Page layout parsing data
* * * * * * * * *
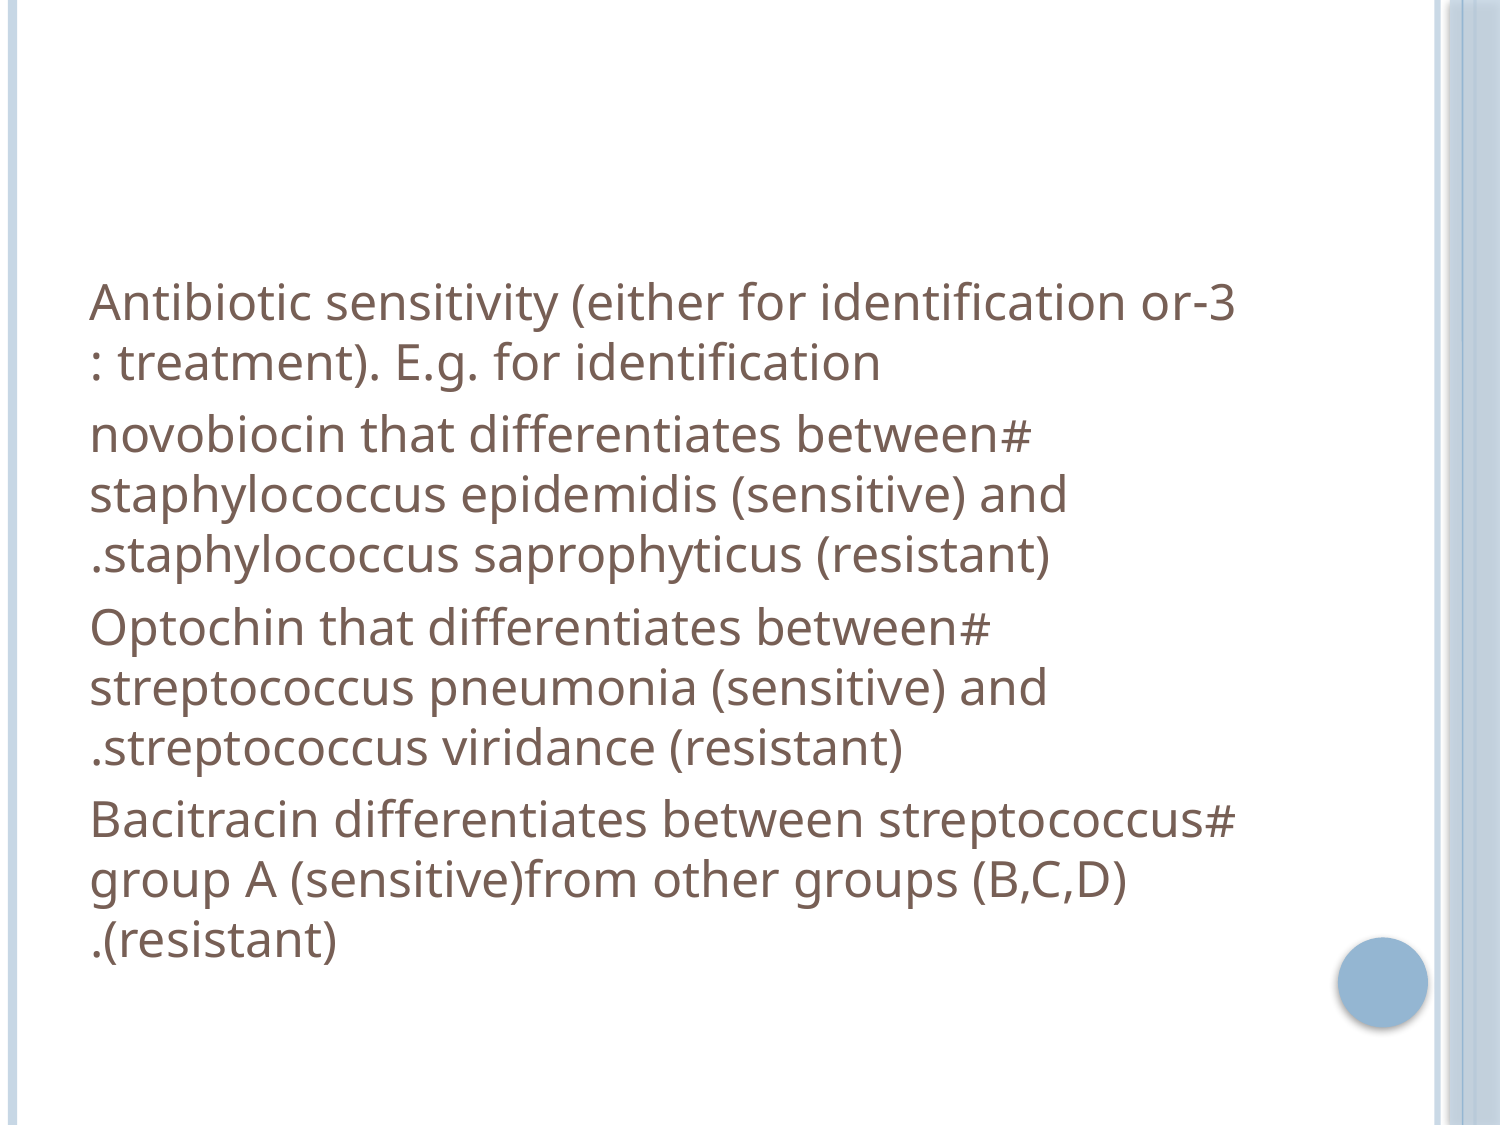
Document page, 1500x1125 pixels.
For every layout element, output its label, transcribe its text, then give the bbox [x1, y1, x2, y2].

list 3-Antibiotic sensitivity (either for identification or treatment). E.g. for identification : #novobiocin that differentiates between staphylococcus epidemidis (sensitive) and staphylococcus saprophyticus (resistant). #Optochin that differentiates between streptococcus pneumonia (sensitive) and streptococcus viridance (resistant). #Bacitracin differentiates between streptococcus group A (sensitive)from other groups (B,C,D) (resistant). [75, 262, 1300, 1062]
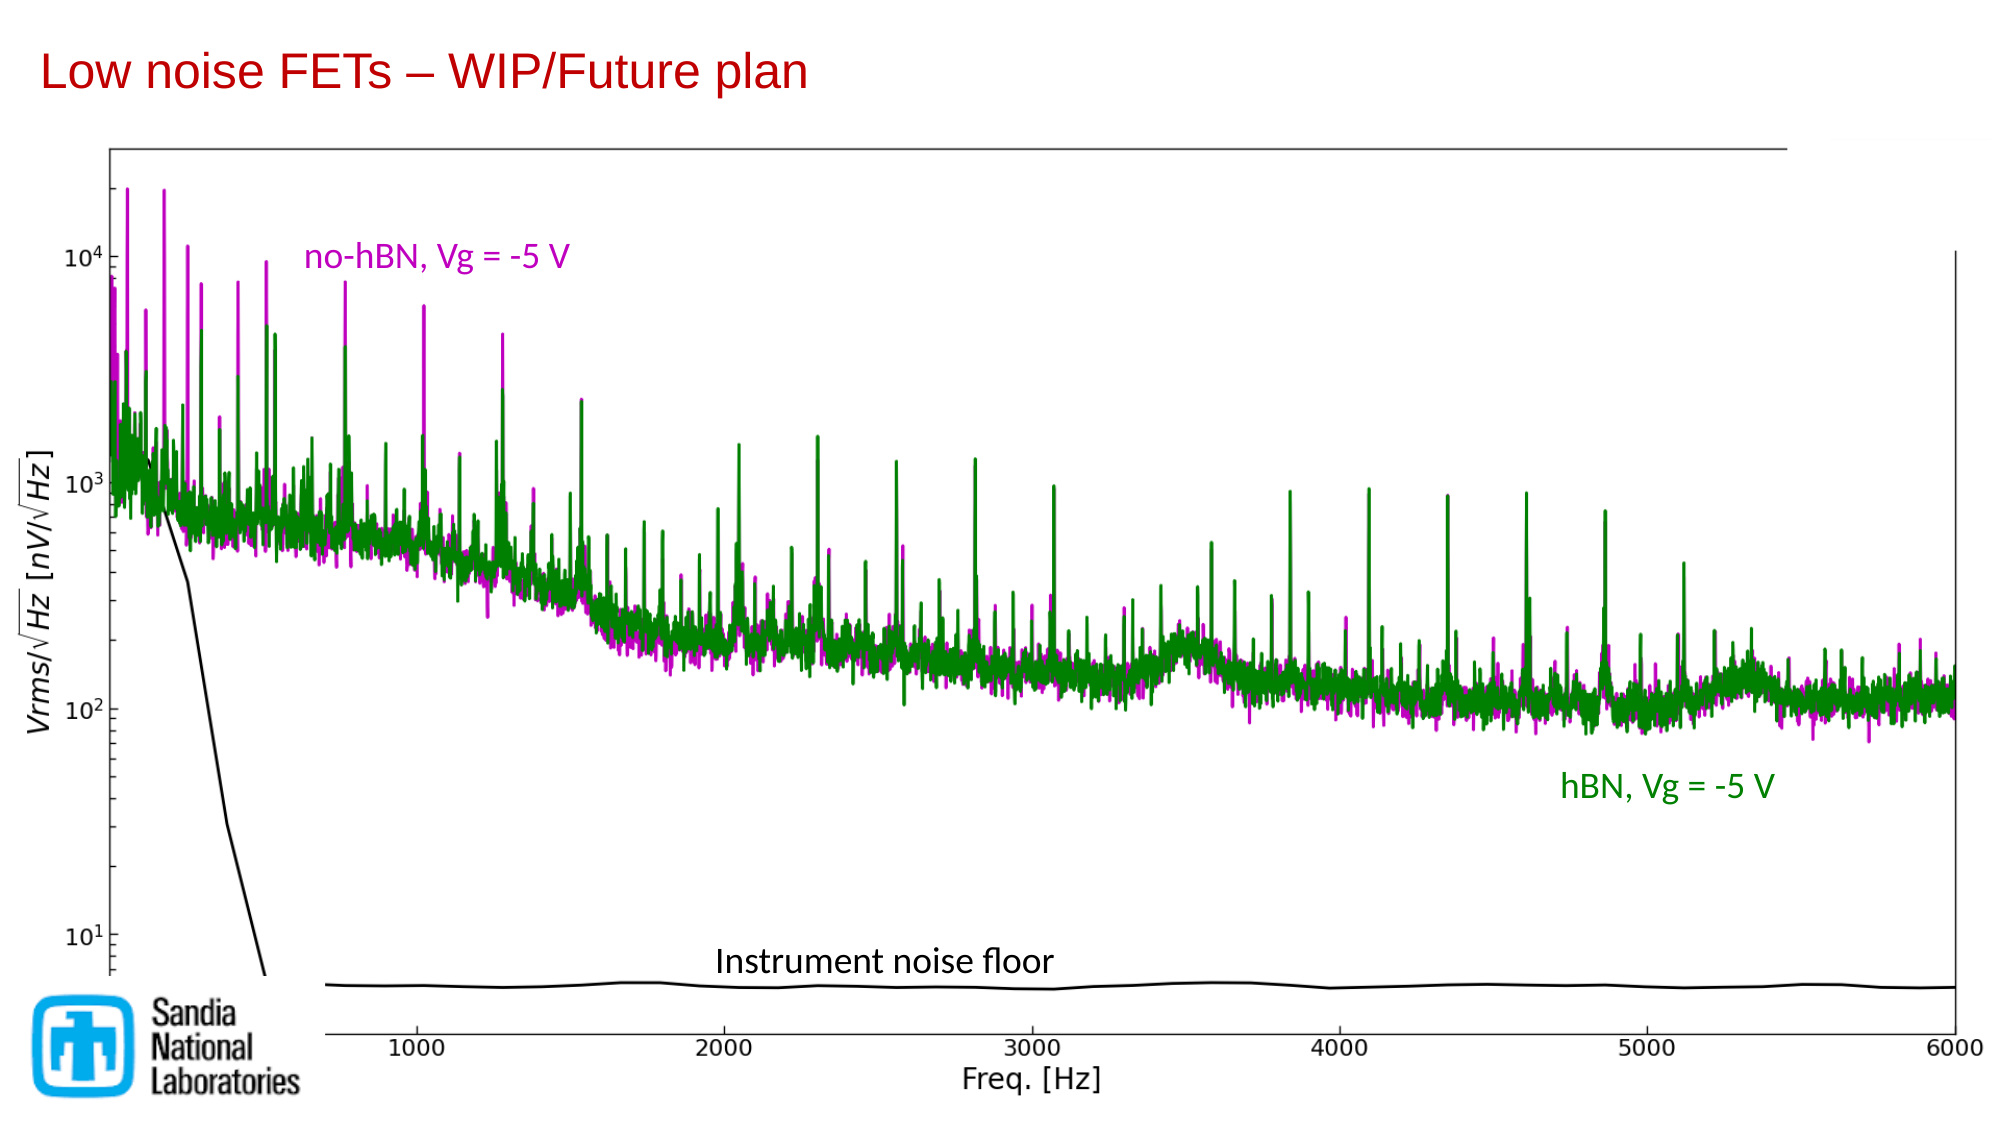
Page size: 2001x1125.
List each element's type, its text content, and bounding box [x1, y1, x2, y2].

picture [6, 976, 326, 1117]
text_box Low noise FETs – WIP/Future plan [25, 31, 825, 106]
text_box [0, 134, 2000, 1110]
* * * * * * * * *
All entries must be output exactly as they stand, and every picture must be left out.

EXPECTED ANSWER
Document page, 1500x1125 pixels.
For every layout element, output its label, transcribe its text, then give the bbox [x1, y1, x2, y2].

list 3-Antibiotic sensitivity (either for identification or treatment). E.g. for identification : #novobiocin that differentiates between staphylococcus epidemidis (sensitive) and staphylococcus saprophyticus (resistant). #Optochin that differentiates between streptococcus pneumonia (sensitive) and streptococcus viridance (resistant). #Bacitracin differentiates between streptococcus group A (sensitive)from other groups (B,C,D) (resistant). [75, 262, 1300, 1062]
Page size: 2001x1125.
List each element's type, its text content, and bounding box [x1, y1, x2, y2].

picture [6, 976, 326, 1117]
text_box Low noise FETs – WIP/Future plan [25, 31, 825, 106]
text_box [0, 134, 2000, 1110]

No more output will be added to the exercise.